Data records »
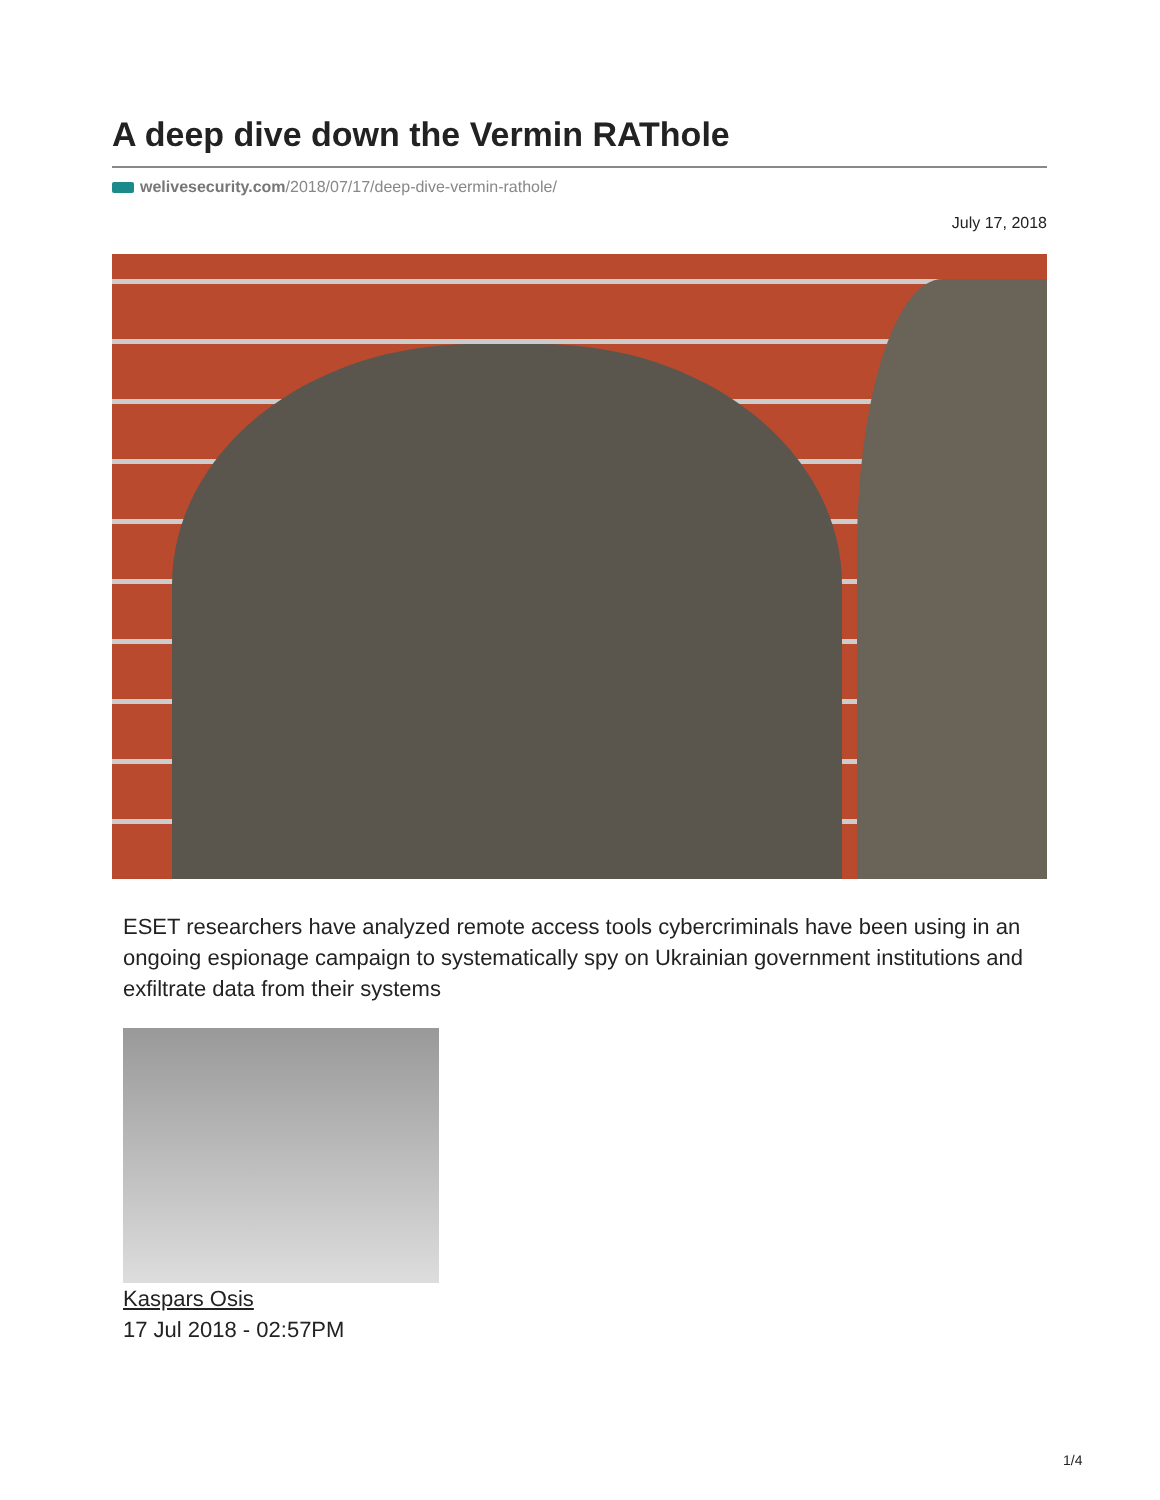A deep dive down the Vermin RAThole
welivesecurity.com/2018/07/17/deep-dive-vermin-rathole/
July 17, 2018
ESET researchers have analyzed remote access tools cybercriminals have been using in an ongoing espionage campaign to systematically spy on Ukrainian government institutions and exfiltrate data from their systems
Kaspars Osis
17 Jul 2018 - 02:57PM
1/4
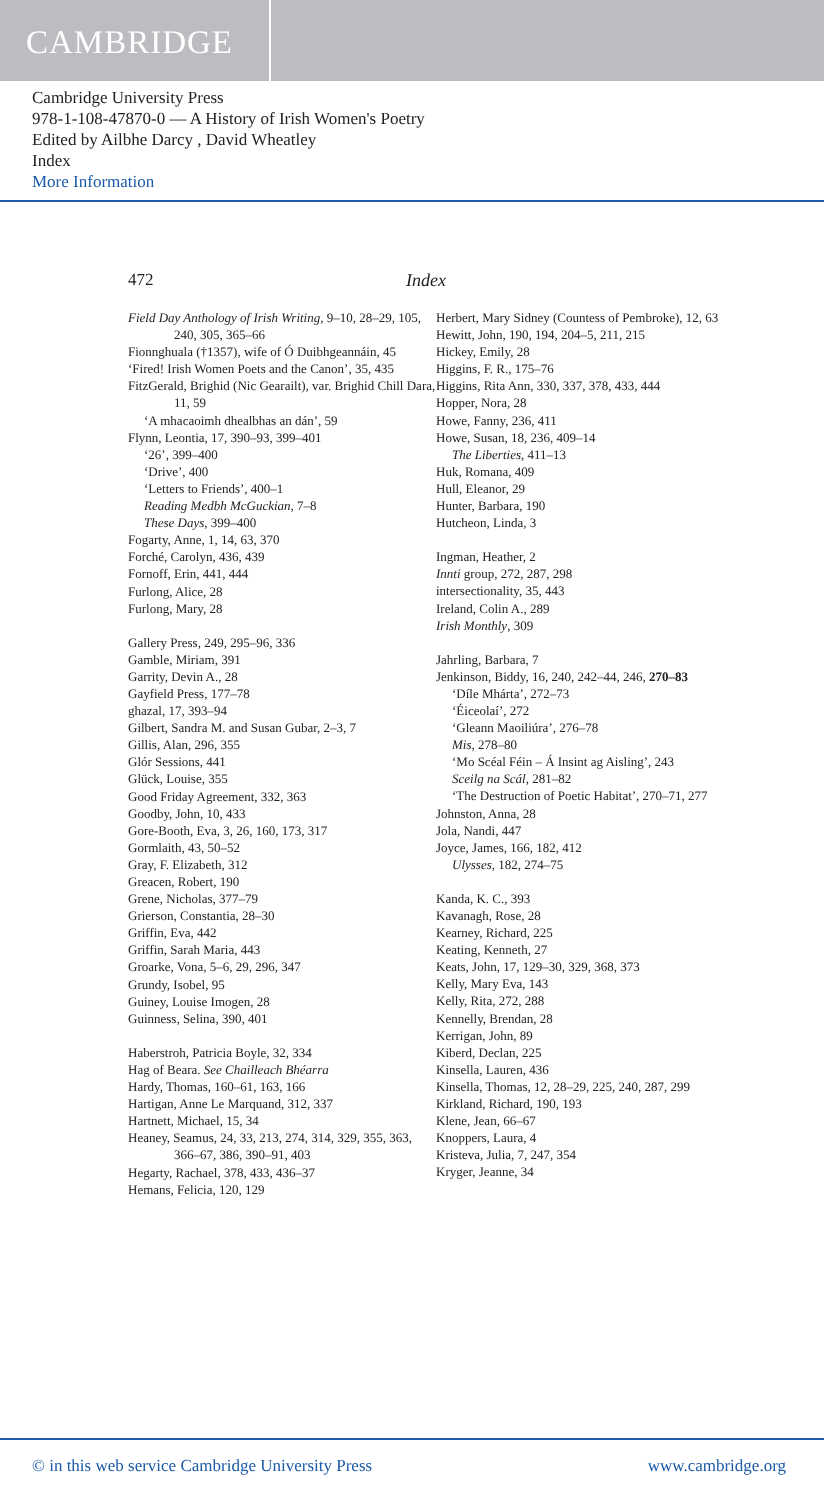CAMBRIDGE
Cambridge University Press
978-1-108-47870-0 — A History of Irish Women's Poetry
Edited by Ailbhe Darcy , David Wheatley
Index
More Information
472 Index
Field Day Anthology of Irish Writing, 9–10, 28–29, 105, 240, 305, 365–66
Fionnghuala (†1357), wife of Ó Duibhgeannáin, 45
‘Fired! Irish Women Poets and the Canon’, 35, 435
FitzGerald, Brighid (Nic Gearailt), var. Brighid Chill Dara, 11, 59
‘A mhacaoimh dhealbhas an dán’, 59
Flynn, Leontia, 17, 390–93, 399–401
‘26’, 399–400
‘Drive’, 400
‘Letters to Friends’, 400–1
Reading Medbh McGuckian, 7–8
These Days, 399–400
Fogarty, Anne, 1, 14, 63, 370
Forché, Carolyn, 436, 439
Fornoff, Erin, 441, 444
Furlong, Alice, 28
Furlong, Mary, 28
Gallery Press, 249, 295–96, 336
Gamble, Miriam, 391
Garrity, Devin A., 28
Gayfield Press, 177–78
ghazal, 17, 393–94
Gilbert, Sandra M. and Susan Gubar, 2–3, 7
Gillis, Alan, 296, 355
Glór Sessions, 441
Glück, Louise, 355
Good Friday Agreement, 332, 363
Goodby, John, 10, 433
Gore-Booth, Eva, 3, 26, 160, 173, 317
Gormlaith, 43, 50–52
Gray, F. Elizabeth, 312
Greacen, Robert, 190
Grene, Nicholas, 377–79
Grierson, Constantia, 28–30
Griffin, Eva, 442
Griffin, Sarah Maria, 443
Groarke, Vona, 5–6, 29, 296, 347
Grundy, Isobel, 95
Guiney, Louise Imogen, 28
Guinness, Selina, 390, 401
Haberstroh, Patricia Boyle, 32, 334
Hag of Beara. See Chailleach Bhéarra
Hardy, Thomas, 160–61, 163, 166
Hartigan, Anne Le Marquand, 312, 337
Hartnett, Michael, 15, 34
Heaney, Seamus, 24, 33, 213, 274, 314, 329, 355, 363, 366–67, 386, 390–91, 403
Hegarty, Rachael, 378, 433, 436–37
Hemans, Felicia, 120, 129
Herbert, Mary Sidney (Countess of Pembroke), 12, 63
Hewitt, John, 190, 194, 204–5, 211, 215
Hickey, Emily, 28
Higgins, F. R., 175–76
Higgins, Rita Ann, 330, 337, 378, 433, 444
Hopper, Nora, 28
Howe, Fanny, 236, 411
Howe, Susan, 18, 236, 409–14
The Liberties, 411–13
Huk, Romana, 409
Hull, Eleanor, 29
Hunter, Barbara, 190
Hutcheon, Linda, 3
Ingman, Heather, 2
Innti group, 272, 287, 298
intersectionality, 35, 443
Ireland, Colin A., 289
Irish Monthly, 309
Jahrling, Barbara, 7
Jenkinson, Biddy, 16, 240, 242–44, 246, 270–83
‘Díle Mhárta’, 272–73
‘Éiceolaí’, 272
‘Gleann Maoiliúra’, 276–78
Mis, 278–80
‘Mo Scéal Féin – Á Insint ag Aisling’, 243
Sceilg na Scál, 281–82
‘The Destruction of Poetic Habitat’, 270–71, 277
Johnston, Anna, 28
Jola, Nandi, 447
Joyce, James, 166, 182, 412
Ulysses, 182, 274–75
Kanda, K. C., 393
Kavanagh, Rose, 28
Kearney, Richard, 225
Keating, Kenneth, 27
Keats, John, 17, 129–30, 329, 368, 373
Kelly, Mary Eva, 143
Kelly, Rita, 272, 288
Kennelly, Brendan, 28
Kerrigan, John, 89
Kiberd, Declan, 225
Kinsella, Lauren, 436
Kinsella, Thomas, 12, 28–29, 225, 240, 287, 299
Kirkland, Richard, 190, 193
Klene, Jean, 66–67
Knoppers, Laura, 4
Kristeva, Julia, 7, 247, 354
Kryger, Jeanne, 34
© in this web service Cambridge University Press www.cambridge.org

Aim of the exercise »
Of the records above, print only the lines from the one containing "July 17, 2018" through the one containing "Goodby, John, 10, 433", inclusive and unaltered, leaving out pictures.

Solution to this problem »
July 17, 2018
ESET researchers have analyzed remote access tools cybercriminals have been using in an ongoing espionage campaign to systematically spy on Ukrainian government institutions and exfiltrate data from their systems
Kaspars Osis
17 Jul 2018 - 02:57PM
1/4
CAMBRIDGE
Cambridge University Press
978-1-108-47870-0 — A History of Irish Women's Poetry
Edited by Ailbhe Darcy , David Wheatley
Index
More Information
472 Index
Field Day Anthology of Irish Writing, 9–10, 28–29, 105, 240, 305, 365–66
Fionnghuala (†1357), wife of Ó Duibhgeannáin, 45
‘Fired! Irish Women Poets and the Canon’, 35, 435
FitzGerald, Brighid (Nic Gearailt), var. Brighid Chill Dara, 11, 59
‘A mhacaoimh dhealbhas an dán’, 59
Flynn, Leontia, 17, 390–93, 399–401
‘26’, 399–400
‘Drive’, 400
‘Letters to Friends’, 400–1
Reading Medbh McGuckian, 7–8
These Days, 399–400
Fogarty, Anne, 1, 14, 63, 370
Forché, Carolyn, 436, 439
Fornoff, Erin, 441, 444
Furlong, Alice, 28
Furlong, Mary, 28
Gallery Press, 249, 295–96, 336
Gamble, Miriam, 391
Garrity, Devin A., 28
Gayfield Press, 177–78
ghazal, 17, 393–94
Gilbert, Sandra M. and Susan Gubar, 2–3, 7
Gillis, Alan, 296, 355
Glór Sessions, 441
Glück, Louise, 355
Good Friday Agreement, 332, 363
Goodby, John, 10, 433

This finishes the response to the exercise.